> _WRITTEN INSTRUCTION_
Extract the whole listing as it stands. Do not include the pictures.

● ● ● ● ●

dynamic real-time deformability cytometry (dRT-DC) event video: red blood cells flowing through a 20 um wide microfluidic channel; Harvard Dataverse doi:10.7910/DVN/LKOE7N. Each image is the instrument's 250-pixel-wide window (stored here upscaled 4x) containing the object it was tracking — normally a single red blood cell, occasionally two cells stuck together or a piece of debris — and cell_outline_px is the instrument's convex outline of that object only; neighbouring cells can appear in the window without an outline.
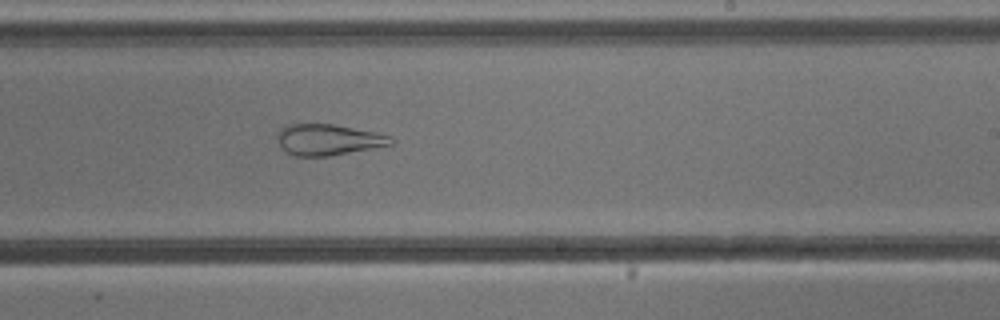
{"species": "common noctule bat (a hibernating species)", "species_latin": "Nyctalus noctula", "temperature_condition": "cold", "stored_images_in_passage": 44, "camera_frame_rate_fps": 3000, "um_per_image_px": 0.085, "animal": {"sex": "male", "body_mass_g": 13.3}, "frame": {"image": 1, "passage_image": 24, "time_ms": 7.667, "image_size_px": [1000, 320], "cell_outline_px": [[392, 144], [328, 156], [296, 156], [288, 152], [280, 144], [276, 136], [288, 124], [332, 124], [376, 132], [388, 136], [392, 140]], "centroid_in_image_um": [27.88, 11.87], "position_along_channel_um": 261.1, "area_um2": 19.94}}
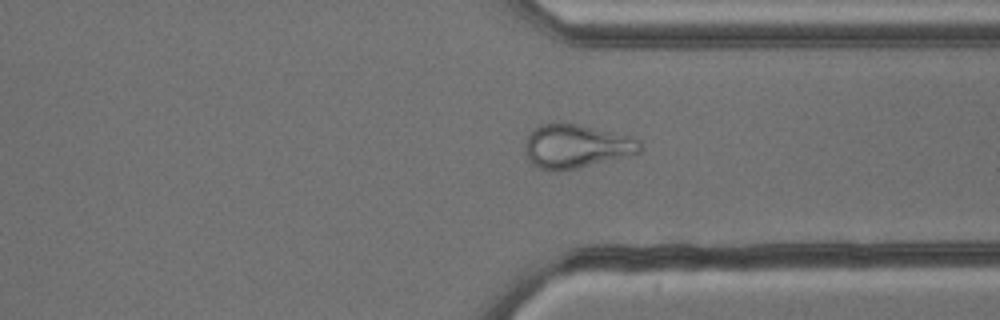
{"frame": {"image": 2, "passage_image": 32, "time_ms": 10.333, "image_size_px": [1000, 320], "cell_outline_px": [[640, 152], [628, 156], [576, 168], [540, 168], [532, 164], [528, 160], [524, 152], [524, 148], [528, 136], [532, 128], [540, 124], [576, 124], [640, 140]], "centroid_in_image_um": [48.92, 12.42], "position_along_channel_um": 362.5, "area_um2": 28.21}}
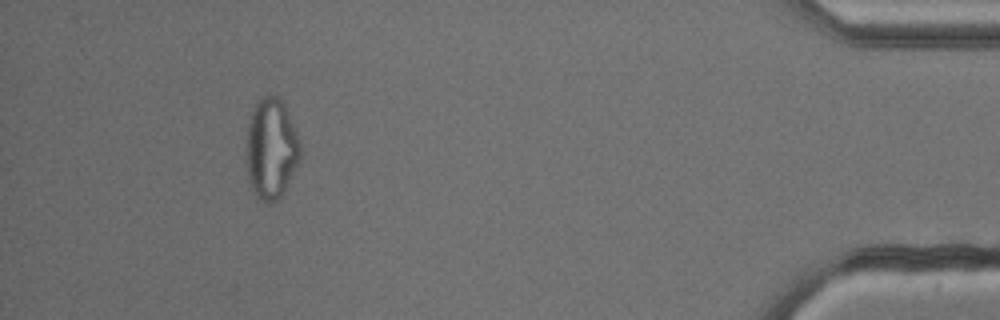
{"frame": {"image": 3, "passage_image": 41, "time_ms": 13.333, "image_size_px": [1000, 320], "cell_outline_px": [[300, 156], [284, 192], [276, 200], [268, 204], [260, 200], [256, 196], [248, 180], [248, 124], [252, 108], [264, 96], [280, 96], [284, 104], [296, 132], [300, 144]], "centroid_in_image_um": [23.05, 12.64], "position_along_channel_um": 412.1, "area_um2": 30.98}, "authors_computed_cell_mechanics": {"area_um2": 29.0734, "velocity_mm_per_s": 3.8093, "shape_relaxation_time_tau1_ms": null, "shape_relaxation_time_tau2_ms": 1.8102, "deformation_change_tau1": null, "deformation_change_tau2": 0.1082}}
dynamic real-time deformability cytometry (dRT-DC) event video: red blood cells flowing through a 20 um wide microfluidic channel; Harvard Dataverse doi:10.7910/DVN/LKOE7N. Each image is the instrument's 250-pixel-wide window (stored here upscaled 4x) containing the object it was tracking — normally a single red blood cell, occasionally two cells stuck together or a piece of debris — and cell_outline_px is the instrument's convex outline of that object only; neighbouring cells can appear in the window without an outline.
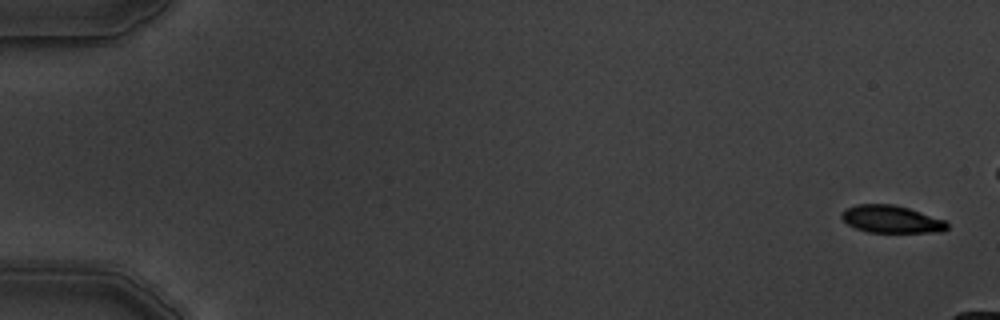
{"species": "common noctule bat (a hibernating species)", "species_latin": "Nyctalus noctula", "temperature_condition": "warm", "stored_images_in_passage": 5, "camera_frame_rate_fps": 3000, "um_per_image_px": 0.085, "animal": {"sex": "male", "body_mass_g": 19.5, "forearm_length_mm": 54.6}, "frame": {"image": 1, "passage_image": 1, "time_ms": 0.0, "image_size_px": [1000, 320], "cell_outline_px": [[948, 228], [944, 232], [868, 232], [856, 228], [848, 224], [840, 216], [840, 212], [856, 204], [892, 204], [908, 208], [944, 220], [948, 224]], "centroid_in_image_um": [75.75, 18.63], "position_along_channel_um": 9.2, "area_um2": 16.76}}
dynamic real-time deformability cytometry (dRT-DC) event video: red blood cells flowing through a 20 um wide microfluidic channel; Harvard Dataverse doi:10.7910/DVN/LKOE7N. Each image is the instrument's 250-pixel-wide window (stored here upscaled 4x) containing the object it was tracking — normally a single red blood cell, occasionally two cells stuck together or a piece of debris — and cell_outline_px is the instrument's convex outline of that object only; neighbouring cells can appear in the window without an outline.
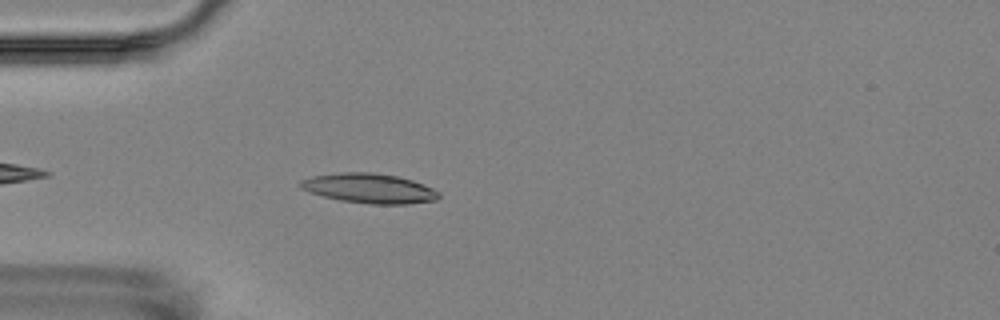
{"species": "Egyptian fruit bat (a non-hibernating species)", "species_latin": "Rousettus aegyptiacus", "temperature_condition": "room temperature", "stored_images_in_passage": 5, "camera_frame_rate_fps": 3000, "um_per_image_px": 0.085, "animal": {"sex": "female"}, "frame": {"image": 1, "passage_image": 5, "time_ms": 4.667, "image_size_px": [1000, 320], "cell_outline_px": [[440, 196], [436, 200], [408, 204], [368, 204], [340, 200], [308, 192], [300, 188], [300, 180], [312, 176], [340, 172], [372, 172], [396, 176], [412, 180], [424, 184], [440, 192]], "centroid_in_image_um": [31.39, 16.01], "position_along_channel_um": 53.6, "area_um2": 24.04}}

● ● ● ● ●

> _ANSWER TO THE PROBLEM_
dynamic real-time deformability cytometry (dRT-DC) event video: red blood cells flowing through a 20 um wide microfluidic channel; Harvard Dataverse doi:10.7910/DVN/LKOE7N. Each image is the instrument's 250-pixel-wide window (stored here upscaled 4x) containing the object it was tracking — normally a single red blood cell, occasionally two cells stuck together or a piece of debris — and cell_outline_px is the instrument's convex outline of that object only; neighbouring cells can appear in the window without an outline.
{"species": "common noctule bat (a hibernating species)", "species_latin": "Nyctalus noctula", "temperature_condition": "cold", "stored_images_in_passage": 44, "camera_frame_rate_fps": 3000, "um_per_image_px": 0.085, "animal": {"sex": "male", "body_mass_g": 13.3}, "frame": {"image": 1, "passage_image": 24, "time_ms": 7.667, "image_size_px": [1000, 320], "cell_outline_px": [[392, 144], [328, 156], [296, 156], [288, 152], [280, 144], [276, 136], [288, 124], [332, 124], [376, 132], [388, 136], [392, 140]], "centroid_in_image_um": [27.88, 11.87], "position_along_channel_um": 261.1, "area_um2": 19.94}}
{"frame": {"image": 2, "passage_image": 32, "time_ms": 10.333, "image_size_px": [1000, 320], "cell_outline_px": [[640, 152], [628, 156], [576, 168], [540, 168], [532, 164], [528, 160], [524, 152], [524, 148], [528, 136], [532, 128], [540, 124], [576, 124], [640, 140]], "centroid_in_image_um": [48.92, 12.42], "position_along_channel_um": 362.5, "area_um2": 28.21}}
{"frame": {"image": 3, "passage_image": 41, "time_ms": 13.333, "image_size_px": [1000, 320], "cell_outline_px": [[300, 156], [284, 192], [276, 200], [268, 204], [260, 200], [256, 196], [248, 180], [248, 124], [252, 108], [264, 96], [280, 96], [284, 104], [296, 132], [300, 144]], "centroid_in_image_um": [23.05, 12.64], "position_along_channel_um": 412.1, "area_um2": 30.98}, "authors_computed_cell_mechanics": {"area_um2": 29.0734, "velocity_mm_per_s": 3.8093, "shape_relaxation_time_tau1_ms": null, "shape_relaxation_time_tau2_ms": 1.8102, "deformation_change_tau1": null, "deformation_change_tau2": 0.1082}}
dynamic real-time deformability cytometry (dRT-DC) event video: red blood cells flowing through a 20 um wide microfluidic channel; Harvard Dataverse doi:10.7910/DVN/LKOE7N. Each image is the instrument's 250-pixel-wide window (stored here upscaled 4x) containing the object it was tracking — normally a single red blood cell, occasionally two cells stuck together or a piece of debris — and cell_outline_px is the instrument's convex outline of that object only; neighbouring cells can appear in the window without an outline.
{"species": "common noctule bat (a hibernating species)", "species_latin": "Nyctalus noctula", "temperature_condition": "warm", "stored_images_in_passage": 5, "camera_frame_rate_fps": 3000, "um_per_image_px": 0.085, "animal": {"sex": "male", "body_mass_g": 19.5, "forearm_length_mm": 54.6}, "frame": {"image": 1, "passage_image": 1, "time_ms": 0.0, "image_size_px": [1000, 320], "cell_outline_px": [[948, 228], [944, 232], [868, 232], [856, 228], [848, 224], [840, 216], [840, 212], [856, 204], [892, 204], [908, 208], [944, 220], [948, 224]], "centroid_in_image_um": [75.75, 18.63], "position_along_channel_um": 9.2, "area_um2": 16.76}}
dynamic real-time deformability cytometry (dRT-DC) event video: red blood cells flowing through a 20 um wide microfluidic channel; Harvard Dataverse doi:10.7910/DVN/LKOE7N. Each image is the instrument's 250-pixel-wide window (stored here upscaled 4x) containing the object it was tracking — normally a single red blood cell, occasionally two cells stuck together or a piece of debris — and cell_outline_px is the instrument's convex outline of that object only; neighbouring cells can appear in the window without an outline.
{"species": "Egyptian fruit bat (a non-hibernating species)", "species_latin": "Rousettus aegyptiacus", "temperature_condition": "room temperature", "stored_images_in_passage": 5, "camera_frame_rate_fps": 3000, "um_per_image_px": 0.085, "animal": {"sex": "female"}, "frame": {"image": 1, "passage_image": 5, "time_ms": 4.667, "image_size_px": [1000, 320], "cell_outline_px": [[440, 196], [436, 200], [408, 204], [368, 204], [340, 200], [308, 192], [300, 188], [300, 180], [312, 176], [340, 172], [372, 172], [396, 176], [412, 180], [424, 184], [440, 192]], "centroid_in_image_um": [31.39, 16.01], "position_along_channel_um": 53.6, "area_um2": 24.04}}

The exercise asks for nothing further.